EXERCISE PASSAGE:
TCM has a lot to say about this zhu xia, or "summer sickness," which arrives in warm weather and departs when it cools down. The main symptom is loss of appetite - and TCM stresses the importance of regular meals.

Prevailing pathogenic dampness in summer is the main external cause of digestive problems, according to TCM. When pathogenic dampness invades, the stomach (digestive system) and spleen (converts food into energy) are usually the first to be attacked and begin to function poorly.

Apart from a poor appetite and indigestion, inflammation in the digestive system can happen easily with a weak spleen. Some foods such as lotus roots, purple haricots (beans) and crucian carp are recommended as they help dispel pathogenic heat and strengthen the spleen and stomach.

There are many other yin ("cold" energy) foods that can help, including tomatoes, apples, pears, watermelon, fungus, cucumber, chrysanthemum, yam, sweet potatoes, pearl barley, millet, mung beans, seaweed and white gourd.

Lisa Chen, a 23-year-old student, says her stomach went "on strike" recently. She doesn't feel like lifting her chopsticks, not even for her favorite fried chicken wings. It happens every summer.

"Whenever the weather gets hot, I started to lose my appetite, and sometimes tire easily," says Chen. "I don't push myself to eat when I have no appetite. My mom says it's no big deal, just zhu xia, which she suffered from for a couple of years.

DATA SEGMENT:
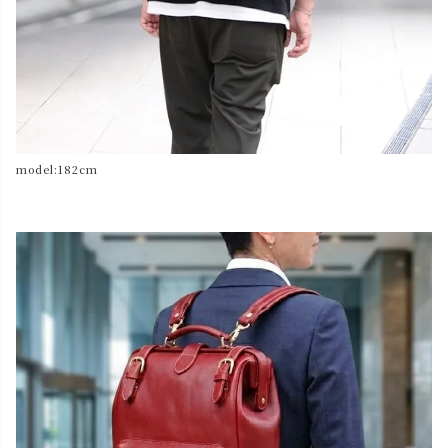
model:182cm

EXERCISE AIM: Please extend the passage on summer sickness in traditional Chinese medicine, picking up after its final sentence.

ANSWER SPACE:
She's glad to lose weight in the easy, no-will power way, but TCM doctors warn that irregular eating habits undermine the digestion and aggravate existing problems. Lack of nourishment can cause dizziness and fatigue.

Zhu xia is common in warm weather, especially in southern China that has a hot and damp climate, says Dr Zhang Zhenxian, chief physician of the Special Needs Department of Yueyang Hospital.

"Summer sickness is more likely to affect vulnerable people, especially the elderly and children," he says. The most common symptom is loss of appetite; some people feel dizzy, weak, get headaches and feel chest pains. Women are more likely to suffer than men.

Summer sickness does not manifest itself with particular organ problems. It just comes in summer, disappears in fall and may recur in the next summer.

Generally speaking, the main cause is pathogenic heat and damp, which are strong in summer. These pathogenic energies easily "invade" weak people who feel ill when their body cannot adjust to the new hot and damp internal environment.

The spleen and stomach are usually the first to be attacked. Iced or cold drinks aggravate the problem, though they make people feel cool temporarily.

"Sweating is the major way for the human body to dispel internal heat," says Zhang.

"Iced drinks prevent people from sweating, usually leading to accumulation of pathogenic internal heat. "Foods that are 'cold' and reinforce yin energy are not cold in temperature, and are recommended for summer sickness."